Nancy Foster, vice president of quality and patient safety policy at the American Hospital Association, said hospital testing should be a facility’s decision, based on the prevalence and risk of CRE in the area. The added cost of testing and the protocol that comes with it is often an expense that many hospitals would struggle to fund, but Foster said the AHA supports hospitals looking for creative ways to finance those efforts.
Over the last decade, the proportion of Enterobacteriaceae bacteria that is resistant to carbapenem antibiotics has grown from 1 percent to 4 percent, while the prevalence of the most common CRE has grown from 2 percent to 10 percent.
“That’s a very troubling increase,” Frieden said. “The good news is that we still have time to stop CRE. Many facilities can act now to prevent CRE from emerging, or if it has emerged, to control it.”
He called on health care centers to adopt a “detect and protect” strategy. Among the steps: increasing patient testing, including incoming and transferring patients, and requiring immediate notification of results; following special hygiene guidelines when dealing with CRE-infected patients; and dedicating rooms, staff and equipment for CRE patients.
Another step would be removing medical devices, like catheters, as quickly as possible to avoid infection, and prescribing antibiotics more carefully to avoid overuse, which increases drug-resistant infections.
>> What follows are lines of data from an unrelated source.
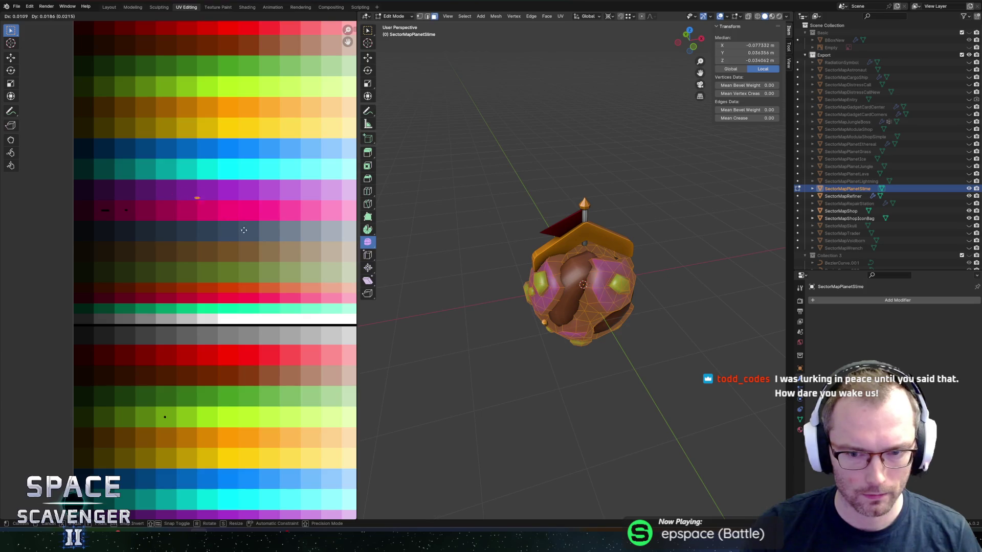
pyautogui.click(200, 234)
# Check the recolour, then move a second group of UVs onto another palette colour
pyautogui.press('Tab')
pyautogui.scroll(-5, 478, 230)
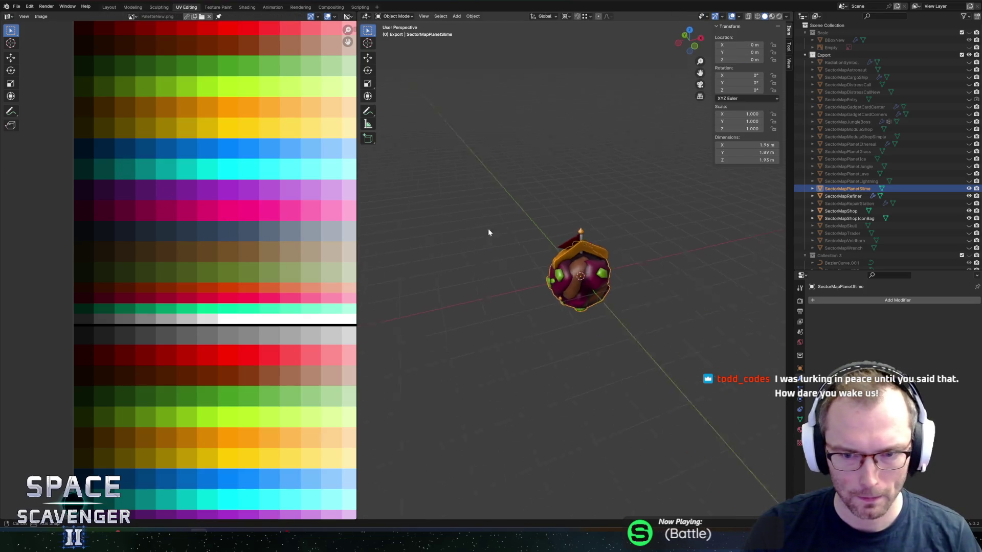
pyautogui.scroll(3, 562, 232)
pyautogui.press('Tab')
pyautogui.moveTo(105, 347); pyautogui.dragTo(204, 439)
pyautogui.press('g')
pyautogui.click(179, 444)
# Toggle between Object and Edit Mode to preview the recoloured slime planet
pyautogui.press('Tab')
pyautogui.scroll(-4, 440, 279)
Betsy McCaughey, chairman and founder of the Committee to Reduce Infection Deaths, a patient advocacy group, said Frieden’s recommendations were disappointing and “half-baked” because they didn’t call for universal mandatory CRE screenings at hospitals and public reporting of the data.
“Any patient planning to go to in a hospital has a right to know if there are germs in that hospital,” McCaughey said.
Only six states — Tennessee, Oregon, Minnesota, Colorado, Wisconsin and North Dakota — require reporting of CRE infections in hospitals, Frieden said, and the CDC supports those measures.